General Networking: The connection between two sockets, without reference to the objects being marshaled.
Marshaling: Serializing an object or its interface and sending it to the client.
Channel: An end point (IP and port) on the server to a single object to directly connect it to another object.
Proxy: The interface of an object stored on the client that does not contain the object values, but instead references the server's object upon requests.

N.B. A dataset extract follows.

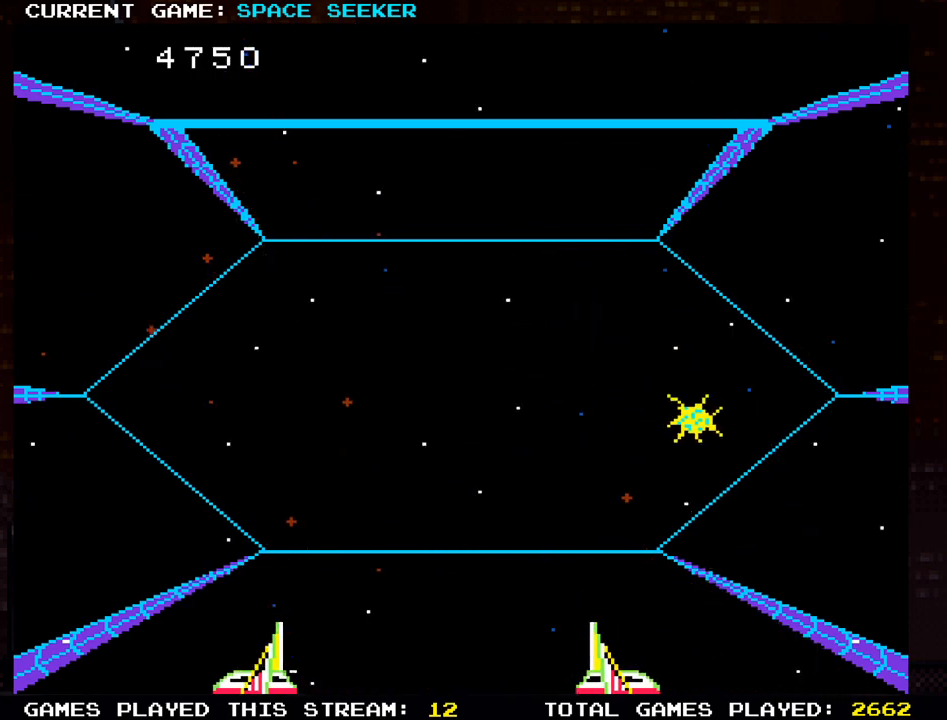
{"buttons": [], "left_stick": "up", "events": [[234, "left_stick", "up"]]}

Sink: Performs a task on a message before sending/receiving the raw message.
My problem is that I keep learning of new functionality in the .NET Remoting library, and it keeps thinning the line of whether or not it's worth it to make a custom remoting lib (which may take about a few weeks to a month more to polish) that duplicates the function of .NET remoting but is more customizable and has a priority towards multiplayer gaming.
Here is what this library needs to have (whether .NET remoting or my alternative):
- Needs to transfer as few bytes as possible while not sacrificing security.
- Needs to encrypt messages if the lib user specifies to.
- Needs to authenticate senders.
- Needs to be able to use TCP, HTTP, and UDP protocols.
- Needs to handle almost everything for the lib user. The only thing the user should have to do is define a message, configure settings, and call a couple of methods.
- Specifically, needs to handle synchronization, proxies, and delegating objects/tasks internally.
- Needs to use as little processing as possible without sacrificing organization.
- As a personal objective, needs to impress potential employers for me, whether through intimate knowledge of .NET Remoting, or through good large-project architecture and great knowledge of general programming.
- Can't use more than a single port on the client and server.
- Needs to be able to connect and send/receive data with clients made in other languages, such as ActionScript. It also shouldn't put that developer through too much trouble of creating a parser.
Now, here are the pros and cons as far as I can see them:
- Does most of the internal work for you.
- I'm not 100% positive, but because of its use of channels, I believe it would transfer the data in a more compact form.
- Would demonstrate intimate knowledge of fundimental .NET remoting technologies to employers.
- Less time to create, less headaches.
- Unable to customize many aspects for you, and the things you can customize are difficult to impliment.
- May possibly force the user to perform more work to use the library.
- Can't use UDP protocol, which is essential for high traffic gaming.
- Although channels would probably make for less traffic, I can't let it use multiple channels and define more than one port on the client/server without sacrificing other fundamental qualities such as ease of use and not having to use 10,000 ports to run a game. So it might not actually send messages in a more compact form.
- Does not easily allow you to send in configurations and forget it. A lot of hard-coding configurations is required.
- It's hazy as to whether this can connect with external programs under a TCP channel and whether or not its messages would be hard to parse even if it's in SOAP.
Alternative Remoting Framework:
- Fully customizable. Given the time, I could duplicate all .NET remoting technologies, as well as add a ton more features.
- Can use the UDP protocol.
- Has a simpler implimentation for sinks.
- Handles almost everything for the lib user.
- Demonstrates a great knowledge of large project architecture and general programming practices.
- Can easily communicate with clients made in other languages.
- Potentially could rise the amount of data per message by 100-200 more bytes, depending on if .NET Remoting is still compact when using only a single channel. I may be able to fix this, but I won't if it will force the user to do more work to use the lib.
- Takes far more time to create.
- May be difficult to synchronize and delegate objects and tasks. I'm not sure if it will be difficult, but I remember this as my largest problem with my last networking library.
So what do you think? Am I wasting my time making a large library as an alternative or is it the better route?